I can admit with all of me that I did not fully love myself when I met my husband. I would punish myself on the regular by telling myself negative affirmations about myself, and by not allowing myself to be happy. When I met my lover, I knew he had pain and he had been hurt in some way and we connected on our traumas and pain. We did not really have a foundation, we just felt good when we were together and that was all we both ever wanted. I put him through the ringer the first 3 years because I was still healing and forgiving myself for failing myself. I felt like I did not deserve him, and although I knew I had so much love to give, I was scared.
Going on 5 years later and I can say I have learned so many life lessons, and I know now from therapy, research, and a lot of self-help books that conflict in relationships is okay, but it should not be normalized to enjoy relationship conflicts. Most conflict starts because inner anger that we are holding onto from our past. We become defensive towards the closest person to us due to lack of compassion for ourselves. If you have more compassion for yourself then, it is easy to be less defensive and open for communication with the person you love. Giving compassion for your lover, and yourself allows vulnerability.
Below I have listed the top reasons men/women start conflict in their relationships and I will also discuss ways to stop/heal these issues.
If you want a LOVING and UNCOMPLICATED relationship I suggest you….
- Focus on the positive things in your relationship. This could mean stop nitpicking about small things that are not a big deal.
- Have compassion for your partner and try to relate to them before you judge them. For example, stop criticizing them and pointing out all of their flaws before you point out your own.

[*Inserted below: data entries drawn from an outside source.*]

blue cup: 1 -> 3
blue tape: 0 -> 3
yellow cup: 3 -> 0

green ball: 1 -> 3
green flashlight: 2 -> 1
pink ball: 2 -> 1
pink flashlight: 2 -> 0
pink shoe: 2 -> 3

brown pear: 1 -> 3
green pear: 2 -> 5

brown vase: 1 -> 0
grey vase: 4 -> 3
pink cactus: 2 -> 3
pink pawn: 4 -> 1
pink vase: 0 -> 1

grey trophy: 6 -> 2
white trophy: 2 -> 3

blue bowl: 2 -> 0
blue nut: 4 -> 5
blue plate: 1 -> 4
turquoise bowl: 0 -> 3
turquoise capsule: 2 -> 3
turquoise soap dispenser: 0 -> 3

Give them positive affirmations to uplift them and make them feel secure.
- Stop, listen, & think before you react to your spouse out of anger. Taking time to reflect, can prevent words being said that you cannot take back.
- Be honest with your spouse & always express how you are feeling. For example, if you have an issue with your spouse today, discuss it today. A lack of communion and holding back feelings can lead to a huge blow-up that could be prevented with open communication & honesty!
Conflict can skyrocket during the holidays, but it does not have to! Do not ruin your holiday by having conflict with the one you love the most. Keep an open mind and remember Love is not always Complicated!